Frau Fröhlich ging es etwas besser. Zwar rang sie noch immer nach Atem, wenn sie längere Sätze sprach, aber, so meinte sie tapfer lächelnd, die Chemotherapie sei gar nicht so schlimm. Bis vor einer Woche fühlte sich die 50-jährige Frau völlig gesund, bemerkte zwar eine zunehmende Kurzatmigkeit, aber das sei wohl die Folge einer Grippe. Vor einer Woche dann plötzlich Brustschmerzen und heftige Atemnot, auf der Notfallstation fanden wir einen Pneumothorax, also einen Kollaps der rechten Lunge, wegen eines Risses im Brustfell. Deswegen war in den normalerweise nicht existierenden Raum zwischen Brustwand und Lunge Luft eingedrungen. Diese liess sich zwar absaugen, und das Brustfell konnte verklebt werden. Die Computertomografie zeigte indes ein im ganzen Körper ausgedehntes Tumorleiden, eine besonders bösartige Form von Nierenkrebs, wie wir zwei Tage später aus einer Gewebsprobe wussten. Dann redeten wir lange mit Frau Fröhlich und mussten ihr sagen, dass es für ihre Krankheit keine wirkungsvolle Therapie gebe und dass sie in sehr kurzer Zeit sterben werde.
Fassungsloses Unverstehen ist die gut nachvollziehbare Reaktion solcher Patienten. Plötzlich ist alles anders, die Patientin fährt ganz allein auf dem Totenschiff, alle anderen leben weiter, und sie befindet sich schon in einer Zwischenwelt. Alles ist in Frage gestellt. Nein, eigentlich ist nichts mehr in Frage gestellt, der Zug rast im Tunnel nach unten, und all die angehäuften Güter werden zurückbleiben, zusammen mit den Lieben, die jetzt auf der anderen Seite sind.
Es mag dann zwar jene geben, die lächeln und wie der antike Dichter sagen: «Plaudite amici finita est la comedia» – applaudiert, Freunde, die Komödie ist zu Ende. Oder wie jener alte Mann, der gelöst meint: «Schön, jetzt sehe ich meine Frau wieder.» Den meisten von uns, die das Leben als letzte Gelegenheit leben, fehlt jedoch solche Gelassenheit. Und darum wird dann verzweifelt um diese letzte Gelegenheit gekämpft mit Chemie, Stahl, Strahl, Mistelblättern und positiven Energien. Lieber kämpfend und aus allen Rohren schiessend untergehen als noch einmal reflektierend zurückblicken …
Frau Fröhlich wollte unbedingt eine Chemotherapie, obwohl wir ihr kaum Hoffnung machen konnten, und jetzt tropfte das Gift.

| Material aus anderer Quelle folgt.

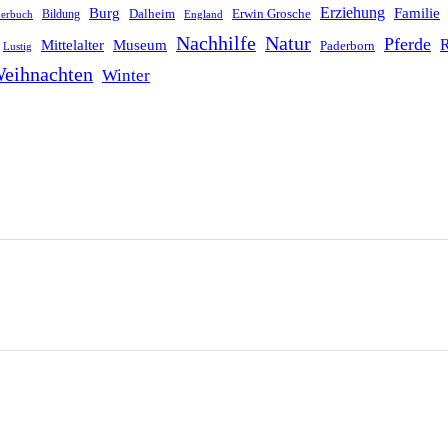
Erziehung
Burg
Familie
Dalheim
Erwin Grosche
Bildung
derbuch
England
Nachhilfe
Natur
Pferde
R
Mittelalter
Museum
Paderborn
Lustig
eihnachten
Winter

Sie meinen, das sei kein Sommerthema und betreffe Sie nicht und ich wolle Ihnen allenfalls die Ferien verderben. Aber es kann Sie noch vor, während oder nach diesen Ferien treffen – lesen Sie die Todesanzeigen in den Zeitungen. Wie oft stossen Sie auf plötzlich oder nach langem Leiden Verstorbene Ihres Jahrgangs? Und Sie stossen auf noch viele Jüngere. Und es ist ein gutes Sommerthema. Gottfried Benn definierte in einem seiner Gedichte, was am schlimmsten ist: «Nicht im Sommer sterben, wenn alles hell und die Erde für Spaten leicht.» Und damit diese Erde leicht wird, sollten wir jeden Tag in Freude so leben, als ob es der letzte wäre, und uns unserer Bedeutungslosigkeit bewusst sein. Wir sind wichtig für unsere Lieben und einige Freunde, und diese werden traurig sein – aber wirklich unersetzbar sind nur Bundesräte, und da stehen für jeden, der allenfalls abberufen oder abgewählt würde, mindestens 20 Papabili bereit.
So ist es doch tröstlich, dass wir ersetzbar sind, und darum können wir über die Einmaligkeit unseres eigenen Endes nachdenken. Wenn wir dies können, so werden wir hoffentlich gelassen abtreten und keine Chemotherapie für die Psyche brauchen, die lediglich die Reflexion behindert und die Gesundheitskosten erhöht, aber nichts nützt. Frau Fröhlich ist übrigens friedlich und sanft vor wenigen Tagen gestorben.
Praktizieren wir also die Kunst des Lebens, die Ars Vivendi, und hören wir als Vorbereitung auf das Ende einmal wirklich sorgfältig in Schuberts letzte Sonaten hinein. Hier reitet der Tod durchs Feld oder – wie Andras Schiff es sagt – «weht der Wind durch den Friedhof». Und trotzdem ist alles ganz heiter.
Die Qualität des Todes hängt von der Qualität des Lebens ab. Geniessen Sie darum diesen Sommer.